Mangal (منګل) is an Afghan singer originally from Laghman Province of Afghanistan. He and his ex-wife, Naghma, were a popular duo during the 1970s and early 1990s. Mangal sings in Pashto and Dari. His music is popular in Afghanistan and parts of Pakistan, including among the Afghan diaspora and Pashtun diaspora around the world.

==Career==
Mangal was born in Laghman Province of Afghanistan. As a young boy, he developed an interest in music. Mangal joined Naghma, a Farsiwan and Pashtun singer residing in Kabul. The two later got married.

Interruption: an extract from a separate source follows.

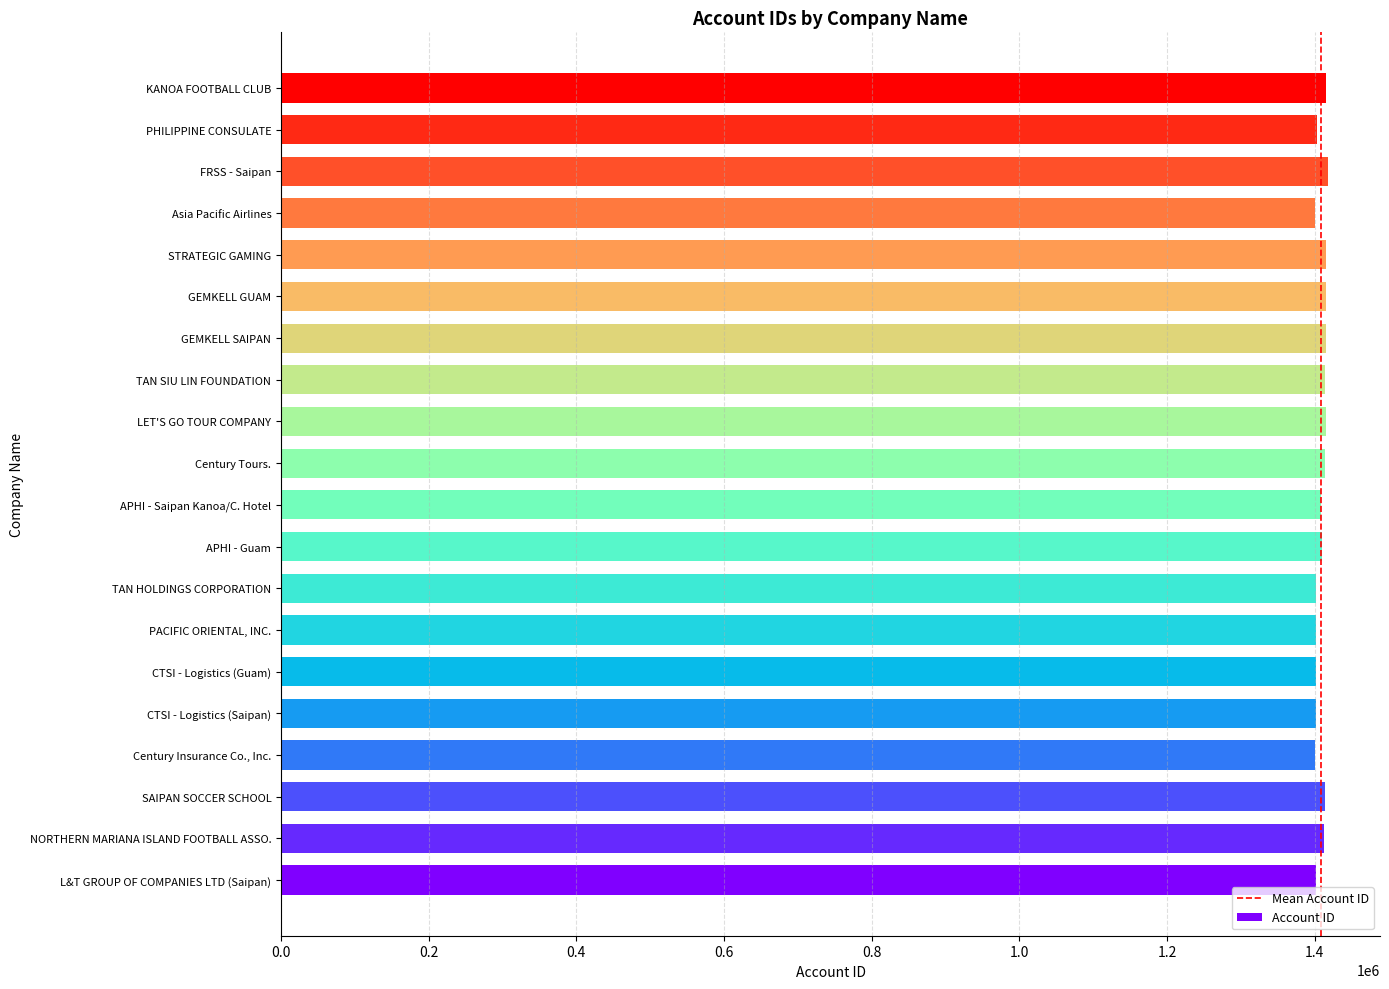

List the labels in order of value, smallest first.

Asia Pacific Airlines, Century Insurance Co., Inc., CTSI - Logistics (Guam), CTSI - Logistics (Saipan), L&T GROUP OF COMPANIES LTD (Saipan), PACIFIC ORIENTAL, INC., TAN HOLDINGS CORPORATION, PHILIPPINE CONSULATE, APHI - Saipan Kanoa/C. Hotel, APHI - Guam, NORTHERN MARIANA ISLAND FOOTBALL ASSO., TAN SIU LIN FOUNDATION, SAIPAN SOCCER SCHOOL, Century Tours., KANOA FOOTBALL CLUB, STRATEGIC GAMING, LET'S GO TOUR COMPANY, GEMKELL GUAM, GEMKELL SAIPAN, FRSS - Saipan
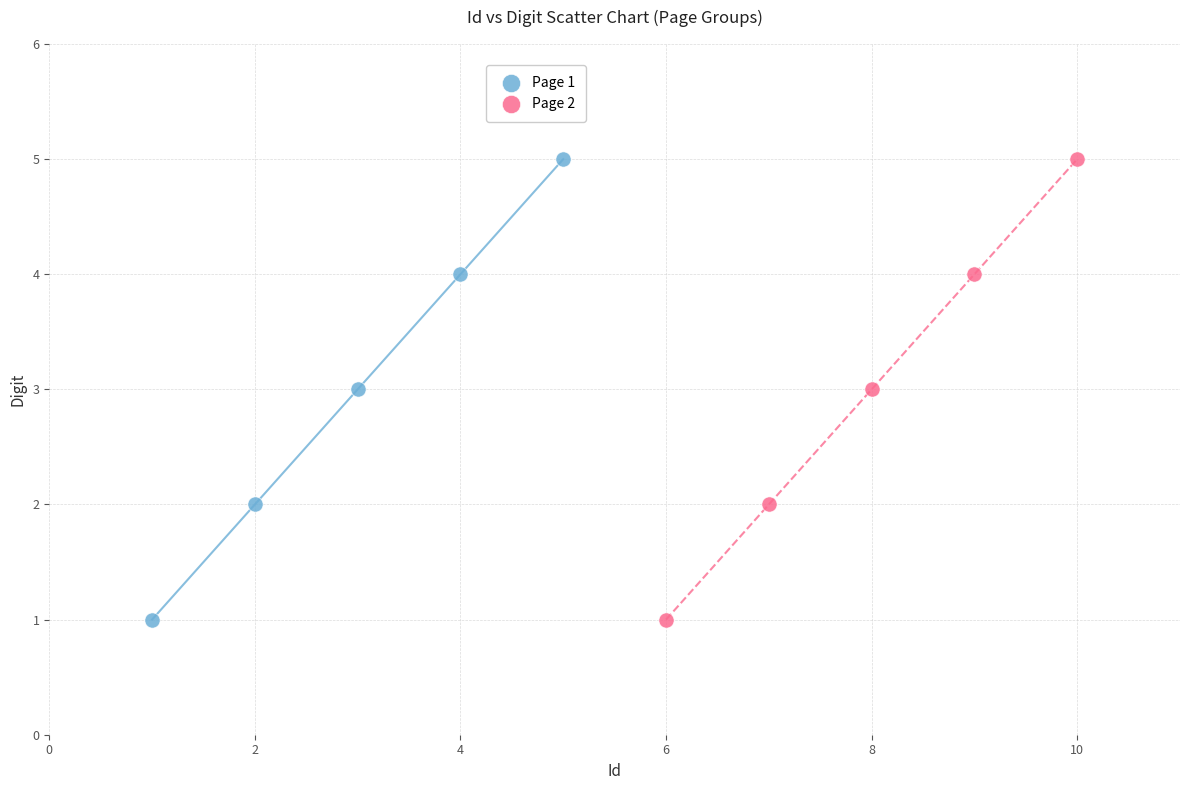

What are all the series names shown in the legend?

Page 1, Page 2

With impending civil war, the couple left Afghanistan for Dubai in the United Arab Emirates and then in 1992 began residing in Pakistan. There, they became successful with an enthusiastic crowd of Afghan exiles who were nostalgic for their native music. Their financial situation by this time had improved significantly. In the late 1990s, they immigrated to the United States.

After establishing contact with the Afghan-American community of Northern California, the duo held a series of performances.

==Personal life==
Mangal has eventually divorced from Naghma. The two have four children, two sons and two daughters. Their divorce has also cast a doubt as to whether this former pair can reconcile at least on the professional level. He later remarried and resides in California. While he performs solo in private events and television programs, Mangal is continuing his career as a professional artist. He is known to be very patriotic of Afghan culture and has dedicated many songs to Afghanistan.